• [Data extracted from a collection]
•••
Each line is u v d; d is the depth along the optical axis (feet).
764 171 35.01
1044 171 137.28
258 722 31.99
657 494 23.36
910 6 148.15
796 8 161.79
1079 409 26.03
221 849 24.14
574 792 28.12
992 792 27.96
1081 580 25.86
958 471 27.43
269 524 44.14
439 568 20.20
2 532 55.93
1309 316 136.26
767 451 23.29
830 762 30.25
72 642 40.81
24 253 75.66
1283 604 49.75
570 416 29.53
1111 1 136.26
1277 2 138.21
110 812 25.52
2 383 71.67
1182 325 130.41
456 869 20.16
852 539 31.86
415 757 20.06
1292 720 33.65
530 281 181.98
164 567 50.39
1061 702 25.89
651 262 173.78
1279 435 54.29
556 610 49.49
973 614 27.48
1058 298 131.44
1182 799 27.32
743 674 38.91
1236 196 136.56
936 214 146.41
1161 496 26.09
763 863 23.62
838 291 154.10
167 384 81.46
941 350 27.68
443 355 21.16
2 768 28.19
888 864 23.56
•••
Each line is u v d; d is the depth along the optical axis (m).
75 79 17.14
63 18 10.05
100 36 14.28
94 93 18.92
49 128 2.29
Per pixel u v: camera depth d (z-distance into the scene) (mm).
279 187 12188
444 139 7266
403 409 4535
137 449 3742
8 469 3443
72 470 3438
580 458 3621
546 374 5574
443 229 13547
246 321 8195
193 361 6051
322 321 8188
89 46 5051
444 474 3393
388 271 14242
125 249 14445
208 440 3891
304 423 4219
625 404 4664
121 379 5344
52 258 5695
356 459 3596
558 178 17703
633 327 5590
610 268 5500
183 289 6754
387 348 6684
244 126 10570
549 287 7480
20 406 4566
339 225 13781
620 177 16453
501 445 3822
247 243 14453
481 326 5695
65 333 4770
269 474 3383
•••
• [GOAL OF THE EXERCISE]
All that is wanted is a faithful reproduction of the line above with "100 36 14.28", the line with "269 474 3383", and every line in between.

• [RESULT OF THE EXERCISE]
100 36 14.28
94 93 18.92
49 128 2.29
Per pixel u v: camera depth d (z-distance into the scene) (mm).
279 187 12188
444 139 7266
403 409 4535
137 449 3742
8 469 3443
72 470 3438
580 458 3621
546 374 5574
443 229 13547
246 321 8195
193 361 6051
322 321 8188
89 46 5051
444 474 3393
388 271 14242
125 249 14445
208 440 3891
304 423 4219
625 404 4664
121 379 5344
52 258 5695
356 459 3596
558 178 17703
633 327 5590
610 268 5500
183 289 6754
387 348 6684
244 126 10570
549 287 7480
20 406 4566
339 225 13781
620 177 16453
501 445 3822
247 243 14453
481 326 5695
65 333 4770
269 474 3383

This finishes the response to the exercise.